The risk of developing diabetic retinopathy increases if a person with diabetes has an eating disorder, a study has shown.

High concentrations of glucose in the blood can lead to tissue damage in different parts of the body, including eyes. Retinopathy is where microvascular changes in the retina leads to vision problems and even blindness, with the condition affecting people with all types of diabetes.

Inconsistent food intake caused by eating disorders can lead to poor blood sugar level control.

A team from Anglia Ruskin University looked at data from across a number of studies and found that people with diabetes and an eating disorder were almost three times more likely to go on to develop diabetic retinopathy. The eating disorders taken into account included anorexia and bulimia.

Researchers did not find a link between binge eating disorder and a greater risk of developing retinopathy.

Lead author Mike Trott, Research Assistant for the university’s Vision and Eye Research Institute, said: “We know there are several factors that can regress or accelerate the progression of retinopathy in people living with diabetes. These include physical activity, which is associated with lower risk, and high blood pressure, which can elevate the risk.
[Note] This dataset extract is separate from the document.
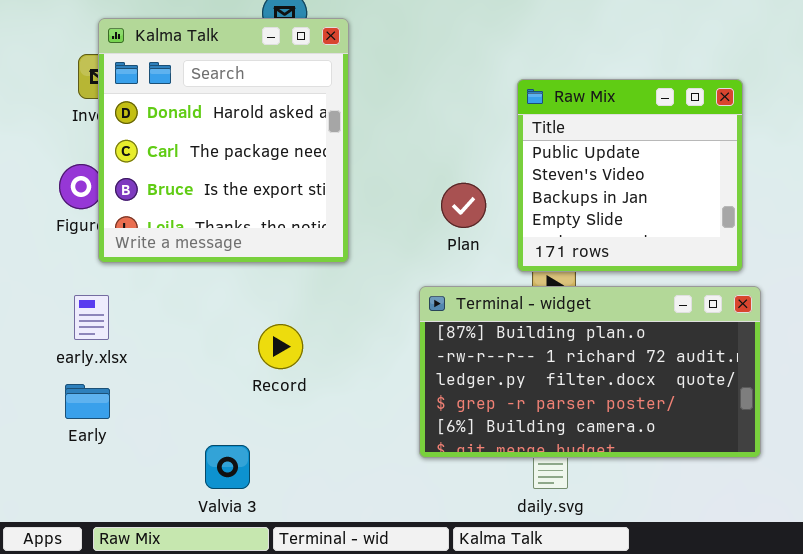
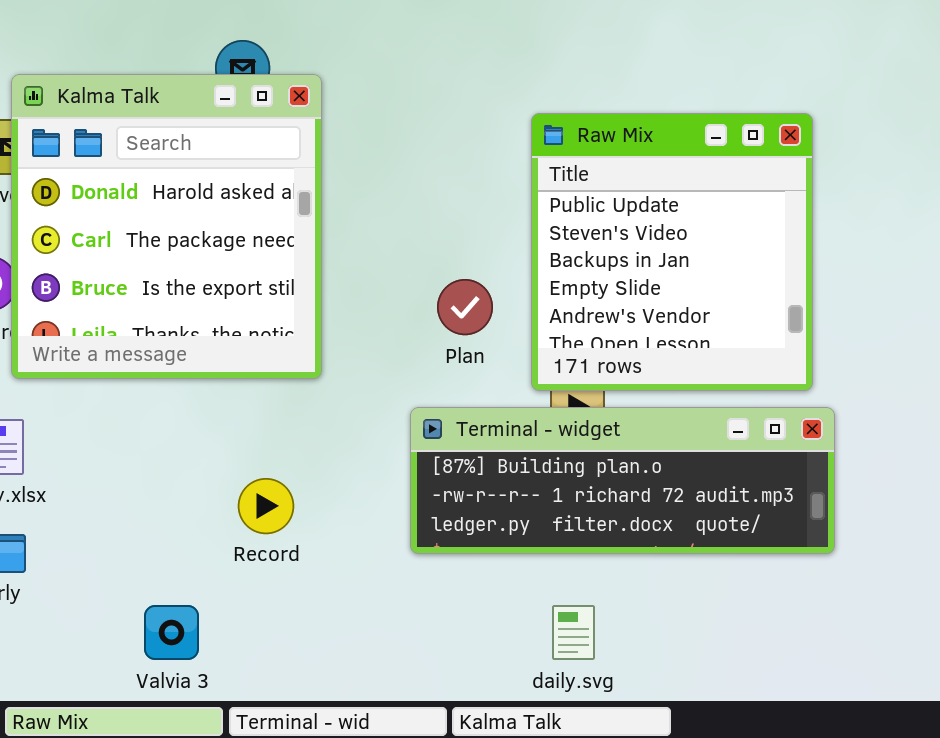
Raw Mix: [517,79,743,272] -> [531,113,813,391], resized
Terminal - widget: [419,286,761,458] -> [410,407,835,554], resized
Record: [258,324,303,369] -> [238,478,294,534], moved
“Our review found a significant positive association between pathological eating disorders and the risk of diabetic retinopathy. The most likely reason for this is poor control of blood sugar levels due to inconsistent food intake or people deliberately not taking insulin as a weight management tactic. Insulin allows the glucose in the blood stream to be converted to energy and subsequently used usefully by the body.

“Practitioners working with people with diabetes should closely monitor eating behaviours so that any abnormal eating behaviour can be addressed swiftly to reduce the risk of diabetic retinopathy and consequent blindness if not treated.”

The study has been published in the Journal of Diabetes & Metabolic Disorders.